Due to the USDA’s failure to adequately regulate genetically engineered (GE) crops and the increasing use of pesticides needed to grow them, recent studies have documented a dramatic decline in pollinators and soil fertility. In 2013 the European Commission (EC) imposed a two-year ban on a class of pesticides known as “neonicotinoids,” now the world’s most widely used type of insecticide. In the U.S., neonicotinoids are currently used on about 95% of corn and canola crops, the majority of cotton, sorghum, and sugar beets, about half of all soybeans, and on the vast majority of fruit and vegetable crops.

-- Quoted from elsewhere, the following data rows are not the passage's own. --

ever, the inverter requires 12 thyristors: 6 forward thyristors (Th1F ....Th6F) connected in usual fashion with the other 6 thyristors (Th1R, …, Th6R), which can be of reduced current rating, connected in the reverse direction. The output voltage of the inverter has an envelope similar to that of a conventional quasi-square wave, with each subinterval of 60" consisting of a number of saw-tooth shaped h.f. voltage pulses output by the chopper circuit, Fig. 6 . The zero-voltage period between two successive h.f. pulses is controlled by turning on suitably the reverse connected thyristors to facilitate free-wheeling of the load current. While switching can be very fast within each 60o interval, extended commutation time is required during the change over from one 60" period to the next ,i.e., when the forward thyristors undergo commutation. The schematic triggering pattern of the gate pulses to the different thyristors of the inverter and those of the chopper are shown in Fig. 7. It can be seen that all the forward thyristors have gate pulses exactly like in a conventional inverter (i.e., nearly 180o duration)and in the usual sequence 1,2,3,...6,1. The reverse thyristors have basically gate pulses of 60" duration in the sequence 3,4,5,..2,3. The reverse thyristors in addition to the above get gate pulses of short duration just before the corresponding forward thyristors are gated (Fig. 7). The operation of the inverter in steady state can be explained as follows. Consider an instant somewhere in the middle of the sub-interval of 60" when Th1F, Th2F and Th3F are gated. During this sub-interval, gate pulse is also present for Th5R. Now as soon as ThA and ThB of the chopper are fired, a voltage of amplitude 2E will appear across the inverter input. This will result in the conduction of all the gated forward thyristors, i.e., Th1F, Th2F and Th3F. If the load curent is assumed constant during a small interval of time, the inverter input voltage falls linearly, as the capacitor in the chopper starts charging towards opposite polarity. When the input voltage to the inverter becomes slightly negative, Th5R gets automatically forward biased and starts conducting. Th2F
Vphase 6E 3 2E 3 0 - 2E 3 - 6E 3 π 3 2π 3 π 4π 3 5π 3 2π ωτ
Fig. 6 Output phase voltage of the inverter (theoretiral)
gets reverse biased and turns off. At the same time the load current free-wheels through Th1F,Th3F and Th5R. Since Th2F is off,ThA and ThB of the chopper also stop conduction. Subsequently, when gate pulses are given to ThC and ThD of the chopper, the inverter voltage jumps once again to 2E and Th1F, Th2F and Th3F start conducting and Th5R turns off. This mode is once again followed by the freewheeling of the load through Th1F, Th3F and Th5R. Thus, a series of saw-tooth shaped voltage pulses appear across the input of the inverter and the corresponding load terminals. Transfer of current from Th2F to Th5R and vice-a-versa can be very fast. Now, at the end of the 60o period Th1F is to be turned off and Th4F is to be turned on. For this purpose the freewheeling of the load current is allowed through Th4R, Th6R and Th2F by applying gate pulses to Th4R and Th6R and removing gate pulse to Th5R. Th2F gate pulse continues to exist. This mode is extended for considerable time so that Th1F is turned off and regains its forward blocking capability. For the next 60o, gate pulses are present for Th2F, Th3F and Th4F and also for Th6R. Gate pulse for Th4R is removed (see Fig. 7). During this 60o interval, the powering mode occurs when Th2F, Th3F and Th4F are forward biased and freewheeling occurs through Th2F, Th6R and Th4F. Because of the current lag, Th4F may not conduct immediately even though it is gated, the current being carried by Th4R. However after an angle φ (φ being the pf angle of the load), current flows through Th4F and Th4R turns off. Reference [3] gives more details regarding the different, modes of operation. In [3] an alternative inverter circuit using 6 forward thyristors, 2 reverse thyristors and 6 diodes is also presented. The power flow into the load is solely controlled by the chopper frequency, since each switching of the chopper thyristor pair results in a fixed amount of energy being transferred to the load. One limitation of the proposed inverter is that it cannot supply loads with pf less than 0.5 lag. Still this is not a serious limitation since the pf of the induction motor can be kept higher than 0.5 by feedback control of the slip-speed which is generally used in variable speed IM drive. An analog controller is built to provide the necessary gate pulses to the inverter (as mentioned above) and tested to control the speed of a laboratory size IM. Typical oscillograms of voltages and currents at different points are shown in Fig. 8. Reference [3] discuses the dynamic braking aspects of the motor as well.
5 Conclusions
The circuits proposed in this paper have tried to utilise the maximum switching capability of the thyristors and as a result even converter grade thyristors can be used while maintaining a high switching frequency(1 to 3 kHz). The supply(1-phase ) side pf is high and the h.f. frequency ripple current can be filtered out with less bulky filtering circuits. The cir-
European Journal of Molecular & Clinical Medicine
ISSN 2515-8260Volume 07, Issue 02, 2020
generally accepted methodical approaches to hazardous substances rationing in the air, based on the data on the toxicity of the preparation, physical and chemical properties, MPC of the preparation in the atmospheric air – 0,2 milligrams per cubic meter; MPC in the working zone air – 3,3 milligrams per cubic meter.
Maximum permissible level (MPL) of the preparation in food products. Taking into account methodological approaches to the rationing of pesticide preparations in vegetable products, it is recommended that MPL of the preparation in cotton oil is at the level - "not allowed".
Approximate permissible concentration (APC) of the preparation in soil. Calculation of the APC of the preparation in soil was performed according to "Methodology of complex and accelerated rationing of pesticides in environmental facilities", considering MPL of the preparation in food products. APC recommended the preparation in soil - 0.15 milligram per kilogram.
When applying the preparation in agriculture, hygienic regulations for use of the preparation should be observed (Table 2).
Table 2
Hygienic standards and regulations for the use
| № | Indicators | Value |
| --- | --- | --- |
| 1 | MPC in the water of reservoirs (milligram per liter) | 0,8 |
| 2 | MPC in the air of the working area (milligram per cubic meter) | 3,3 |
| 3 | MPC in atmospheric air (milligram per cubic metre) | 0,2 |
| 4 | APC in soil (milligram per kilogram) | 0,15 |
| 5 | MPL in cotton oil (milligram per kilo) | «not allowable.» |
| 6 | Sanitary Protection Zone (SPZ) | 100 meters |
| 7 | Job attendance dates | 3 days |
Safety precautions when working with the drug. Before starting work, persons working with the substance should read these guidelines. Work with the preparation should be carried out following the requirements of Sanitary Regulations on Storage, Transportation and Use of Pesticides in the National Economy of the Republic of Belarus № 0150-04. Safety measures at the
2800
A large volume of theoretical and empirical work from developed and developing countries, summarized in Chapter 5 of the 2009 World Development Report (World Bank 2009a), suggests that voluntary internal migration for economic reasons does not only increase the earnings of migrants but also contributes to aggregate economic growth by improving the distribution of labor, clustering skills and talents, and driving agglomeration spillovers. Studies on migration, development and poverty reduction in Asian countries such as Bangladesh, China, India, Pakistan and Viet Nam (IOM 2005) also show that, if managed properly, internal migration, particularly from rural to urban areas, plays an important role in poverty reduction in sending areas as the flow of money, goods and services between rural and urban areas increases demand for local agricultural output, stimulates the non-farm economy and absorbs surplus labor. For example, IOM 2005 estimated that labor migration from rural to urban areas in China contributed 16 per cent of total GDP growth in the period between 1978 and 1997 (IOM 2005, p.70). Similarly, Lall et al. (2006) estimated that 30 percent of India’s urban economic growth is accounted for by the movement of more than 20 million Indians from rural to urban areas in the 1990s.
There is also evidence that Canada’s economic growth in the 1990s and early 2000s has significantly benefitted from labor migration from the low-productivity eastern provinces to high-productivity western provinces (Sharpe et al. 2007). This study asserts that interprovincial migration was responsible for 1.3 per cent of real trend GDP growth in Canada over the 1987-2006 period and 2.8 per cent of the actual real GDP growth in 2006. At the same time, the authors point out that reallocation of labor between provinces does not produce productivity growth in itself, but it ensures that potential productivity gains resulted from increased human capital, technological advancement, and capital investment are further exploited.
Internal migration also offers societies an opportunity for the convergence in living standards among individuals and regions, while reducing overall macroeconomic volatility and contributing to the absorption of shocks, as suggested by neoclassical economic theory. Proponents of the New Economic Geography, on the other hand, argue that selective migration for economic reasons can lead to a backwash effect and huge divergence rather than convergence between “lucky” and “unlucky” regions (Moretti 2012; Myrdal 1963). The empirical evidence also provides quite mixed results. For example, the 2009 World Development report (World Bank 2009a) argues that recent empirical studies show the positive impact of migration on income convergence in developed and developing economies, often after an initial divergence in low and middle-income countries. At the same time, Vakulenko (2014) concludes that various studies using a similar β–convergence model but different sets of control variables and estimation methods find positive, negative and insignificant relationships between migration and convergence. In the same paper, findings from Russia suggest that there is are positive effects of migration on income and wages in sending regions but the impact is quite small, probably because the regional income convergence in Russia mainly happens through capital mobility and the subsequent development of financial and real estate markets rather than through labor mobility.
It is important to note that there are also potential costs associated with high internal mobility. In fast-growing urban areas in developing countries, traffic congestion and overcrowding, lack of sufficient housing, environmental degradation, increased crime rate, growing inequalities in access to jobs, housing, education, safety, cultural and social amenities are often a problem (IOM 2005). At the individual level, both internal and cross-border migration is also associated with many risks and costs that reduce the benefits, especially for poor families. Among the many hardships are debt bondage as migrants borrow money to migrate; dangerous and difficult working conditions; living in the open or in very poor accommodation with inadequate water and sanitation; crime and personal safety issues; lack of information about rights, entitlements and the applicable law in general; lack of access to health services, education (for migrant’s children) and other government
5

These pesticides impact all species that chew a plant, sip its sap, drink its nectar, and eat its pollen or fruit; these impacts cascade through an entire ecosystem, weakening its stability.
2,4-D is one of the ingredients in the notorious “agent orange” used by the US military to spray and defoliate large areas of Vietnam, and linked to major public health impacts, both on Vietnamese civilians and US soldiers handling the chemicals. Chemical companies pushing 2,4-D resistant crops as a quick fix to the epidemic of glyphosate-resistant weeds are making matters worse.
While there is of course huge variability farm-to-farm, mainstream grazing practices also destroy native vegetation, damage soil and stream banks, and contaminate waterways. The FAO determined that 70% of grazing land in drier climates is now considered degraded. In the US, grazing is the most destructive form of land use in the West, contributing to the demise of 22% of endangered species. On public lands alone, over 175 already threatened and endangered species are further threatened by the presence of livestock.
Louie Psihoyos of Oceanic Preservation Society makes the case in the riveting documentary Racing Extinction that the biggest factor influencing mass extinction is converting natural habitat into land for food.
As humans continue to spread our tentacles of development further and further into vast reaches of the planet, for everyday products like potato chips fried in palm oil or a steak from a cow that was raised in a feedlot, we must realize that we’re quickly approaching a tipping point. It would behoove us to deeply consider our footprint on this planet and how significantly we are interfering with the natural balance of earth’s ecosystem health, biodiversity, and climate.
 H. Westhoek et al., The Protein Puzzle. The Consumption and Production of Meat, Dairy and Fish in the European Union (The Hague, The Netherlands: PBL Netherlands Environmental Assessment Agency, 2011).